Who was the great traducer who once said, "The Daily Mirror for those who can't read, and the Daily Mail for those who can't think"? Surely that was in the nebulous period now referred to as "before the war."  Should he have evaded the Roll of Honour, and have attained either the "dole" or the O.B.E., it is devoutly to be hoped he will emerge from his deserved obscurity and revise at least the second half of his glib, but glaucous epigram. For does not the Daily Mail devote two columns each day to "What Our Readers Think"? It does. For the expenditure of one poor humble penny, any day, one can be stirred to one's inmost wave-lengths by the spectacle of our nation doing its thinking. Heart-throbs by the hundredweight, and thinking by the rod, pole or perch. Any issue will do.

Take this one of January 13th. Mr.
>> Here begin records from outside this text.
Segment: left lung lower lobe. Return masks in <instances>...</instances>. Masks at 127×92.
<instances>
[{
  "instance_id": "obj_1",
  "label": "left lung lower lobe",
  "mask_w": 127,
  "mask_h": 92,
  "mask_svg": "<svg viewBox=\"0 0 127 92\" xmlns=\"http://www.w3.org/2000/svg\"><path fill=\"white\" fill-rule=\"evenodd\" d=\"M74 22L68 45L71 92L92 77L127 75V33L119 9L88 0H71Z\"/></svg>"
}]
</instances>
Sumner-Jones, hailing from proletarian Piccadilly, leads off with:

    "France, through your invaluable pages, can see into our hearts, and recognise the fact that the blind policy of our Government is not approved by the British people."

There now. You'd never have thought that, would you? But this is more thoughtful:

    "May I thank you for your splendid stand for France, almost alone as you are and in opposition to the section of the Press, which has learnt nothing and forgotten everything."
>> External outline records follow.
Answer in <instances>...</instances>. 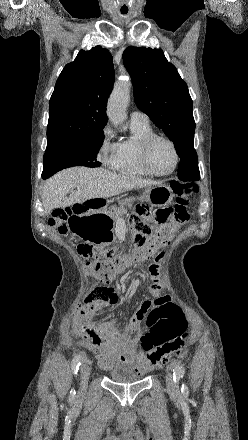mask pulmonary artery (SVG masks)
<instances>
[{"label":"pulmonary artery","mask_w":248,"mask_h":440,"mask_svg":"<svg viewBox=\"0 0 248 440\" xmlns=\"http://www.w3.org/2000/svg\"><path fill=\"white\" fill-rule=\"evenodd\" d=\"M131 122L148 124L149 117L141 111H133L131 113Z\"/></svg>","instance_id":"e3ab8cb5"}]
</instances>
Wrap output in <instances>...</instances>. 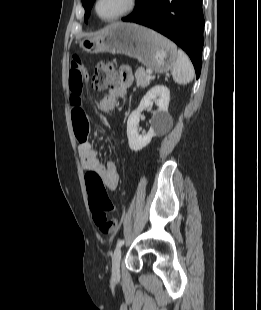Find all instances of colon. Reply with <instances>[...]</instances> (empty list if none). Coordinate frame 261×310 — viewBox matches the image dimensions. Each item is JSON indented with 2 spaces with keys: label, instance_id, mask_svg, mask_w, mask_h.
Wrapping results in <instances>:
<instances>
[{
  "label": "colon",
  "instance_id": "obj_1",
  "mask_svg": "<svg viewBox=\"0 0 261 310\" xmlns=\"http://www.w3.org/2000/svg\"><path fill=\"white\" fill-rule=\"evenodd\" d=\"M117 84L113 65L109 61H100L95 66L91 85L95 91H103ZM89 205L93 213V220L103 234H110L116 230L117 222L108 217L107 213L114 210L101 176L95 171L85 174Z\"/></svg>",
  "mask_w": 261,
  "mask_h": 310
}]
</instances>
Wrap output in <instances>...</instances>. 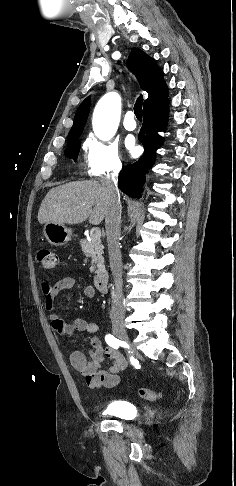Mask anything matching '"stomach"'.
<instances>
[{
    "label": "stomach",
    "mask_w": 236,
    "mask_h": 486,
    "mask_svg": "<svg viewBox=\"0 0 236 486\" xmlns=\"http://www.w3.org/2000/svg\"><path fill=\"white\" fill-rule=\"evenodd\" d=\"M44 235L50 244L62 246L71 240L72 231L64 224L48 222L44 226Z\"/></svg>",
    "instance_id": "1"
}]
</instances>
That is from Mr. Brenton Gray, a gentleman with two names, but only one brain. You might possibly suggest that the "section" he speaks of having learnt nothing, could not possibly forget everything; but there you see, we cannot all be thinkers. Then there's Samuel Willie, from Yeovil. He says: "Your leading article, 'God Speed to France,' "should re-act on the heart and conscience of every unselfish patriot throughout the Empire."

Is it necessary to add that Sam Willie is an unselfish patriot?
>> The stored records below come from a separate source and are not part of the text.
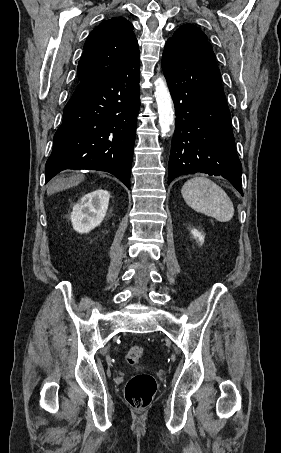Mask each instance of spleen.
Returning <instances> with one entry per match:
<instances>
[{
	"mask_svg": "<svg viewBox=\"0 0 281 453\" xmlns=\"http://www.w3.org/2000/svg\"><path fill=\"white\" fill-rule=\"evenodd\" d=\"M182 196L188 206L213 216L220 222H228L233 218L234 206L225 190L215 184L206 176H195L190 178L182 186Z\"/></svg>",
	"mask_w": 281,
	"mask_h": 453,
	"instance_id": "3e777b00",
	"label": "spleen"
}]
</instances>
Then "Regular Subscriber" insists that "all that is best in the British Empire will be with you."

Can one doubt that "Regular Subscriber is included in "all that is best"?

"If Bonar Law could only read the minds of the people he would get a surprise," says another original possessor of grey matter. Let H. S. take heart. The feat is not an easy one, and "surprise" is quite an inadequate term of it were accomplished.

Mr. Davis, of Brighton, is a true Briton. "I thoroughly agree with the French action as, I hope, does every other true Briton."

As W. S. Gilbert phased it:

    "For he himself has said it,

    And its greatly to his credit"

Mr. Sadler is flattering. "It is, indeed, like you to side with common-sense and justice."

The Editor's blushes are not recorded. Perhaps he was looking for an antemetic. Modesty you will see is equally the possession of the Editor and his readers. As F. H. puts it: "Every intelligent patriotic man is behind you."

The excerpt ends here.